6.ソーシャルゲームを否定しないでください
ソーシャルゲームに否定的で毛嫌いしている人も少なくないが、ソーシャルゲームにも面白い要素がたくさん詰め込まれていると説明。「『パズル&ドラゴンズ』でも、自分が体験して面白いと思った要素は、ピンポイントで入れています」とし、今後スマートフォン向けゲームやソーシャルゲームの開発の際には、実際にプレイをして面白さを体感することが重要と説いた。
7.一番遊ばせたいところはサーバーで管理してください
本作におけるダンジョンの生成アルゴリズムや、モンスターの能力など大切な要素はすべてサーバ管理を行っているため、自由に調整や追加が可能としている。これについては「クライアント依存だとAppleの承認に時間がかかり、運用計画に影響がでてしまう」と説明。
8.私にも限界があることを忘れないで
過度なチュートリアルや情報発信は、容量や通信が多くなるため、嫌がられるポイントと指摘。本作では攻略記事や公式ツイッターへのリンクを設置することで代用している。これによってユーザーが必要な時にゲーム情報に触れられ、継続率のアップにも繋がっていると山本氏は推測している。「今は攻略本を買わず、ネットでゲームの情報を調べています。そこで怪しいサイトに誘導されてしまうぐらいなら、ゲーム内で公認してリンクを貼ったほうがいい」とし、新しいメディアミックスの形でもあると説明した。
9.あなたには家族や友達がいます
社内の意見取りに加えて、開発スタッフの嫁に頻繁に意見を聞いたとのこと。これがカジュアルゲームユーザーの多いスマートフォン向けゲームで成功できた最大のポイントであるとのこと。

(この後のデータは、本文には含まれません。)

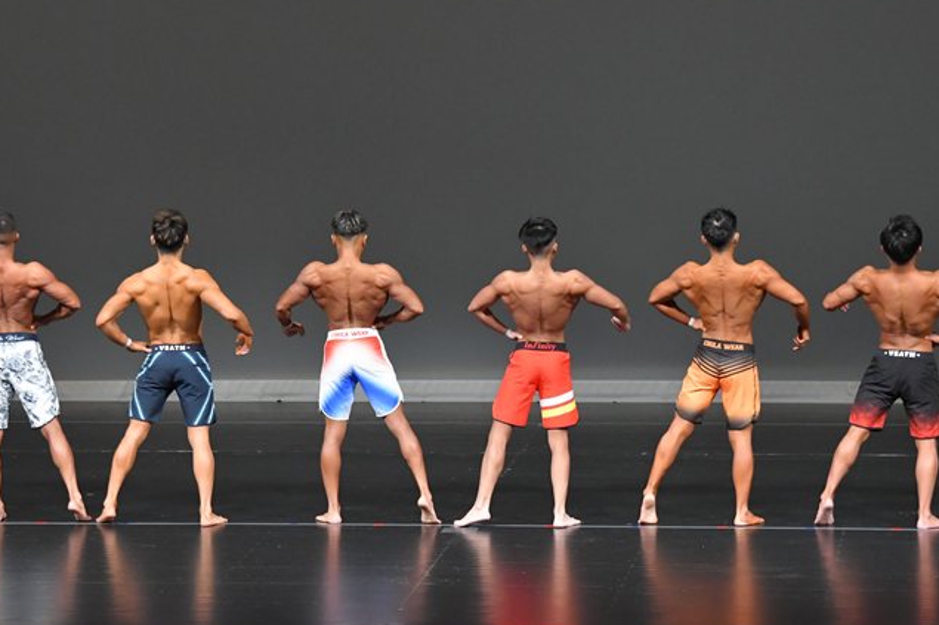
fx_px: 5345
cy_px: 338
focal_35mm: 205
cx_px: 403
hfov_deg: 10.0
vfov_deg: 6.7
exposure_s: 1/400
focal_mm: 112
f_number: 5.6
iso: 4000
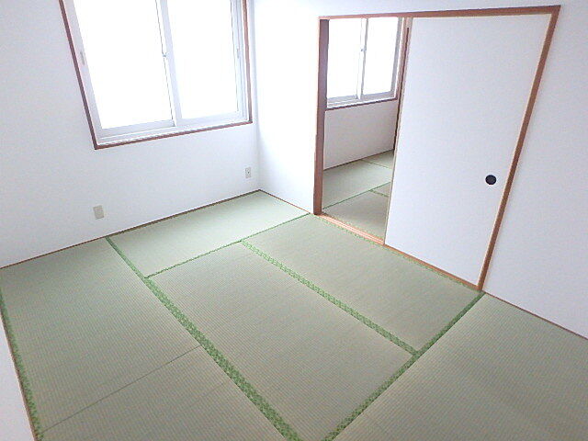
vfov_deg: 63.4
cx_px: 294
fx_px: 357
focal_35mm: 21
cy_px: 220
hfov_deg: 79.0
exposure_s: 1/10
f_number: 3.5
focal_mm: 3.7
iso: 800
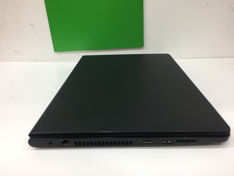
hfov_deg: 61.7
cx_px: 117
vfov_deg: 48.2
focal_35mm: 29
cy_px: 88
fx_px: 196
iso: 100
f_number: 2.2
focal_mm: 4.15
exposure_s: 1/33
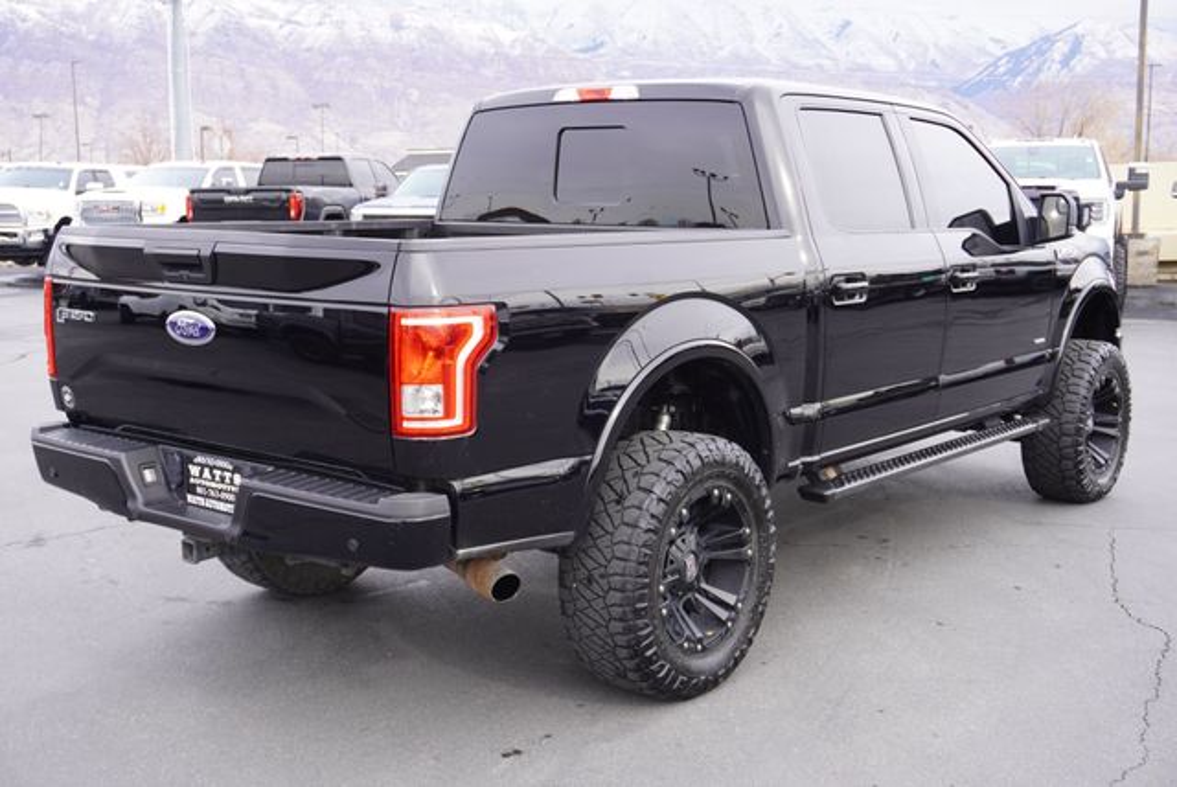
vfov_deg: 32.0
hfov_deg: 46.4
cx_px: 588
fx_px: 1374
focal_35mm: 42
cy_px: 394
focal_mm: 28
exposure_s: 1/80
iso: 100
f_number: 5.6
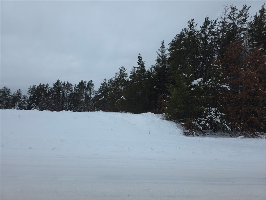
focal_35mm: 23
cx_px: 133
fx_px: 177
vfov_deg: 58.9
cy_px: 100
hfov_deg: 73.9
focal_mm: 6.3
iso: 125
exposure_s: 1/2800
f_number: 1.7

10.お願いです。どうか私たちをパクらないでください
山本氏は、差別化のために200本以上のアプリゲームをプレイして研究したという。そしてKONAMIのソーシャルゲーム「ドラゴンコレクション」が大ヒットしたことによる、類似ゲームだらけになってしまった状況に触れ「大好きなゲームが、近い将来に作れなくなるのではないかという危機感を持ってビビッてました」とし、5年後や10年後にちゃんとゲームの市場があるのかどうかを、ちょっとでもいいので考えてゲームを作ってほしいと訴えた。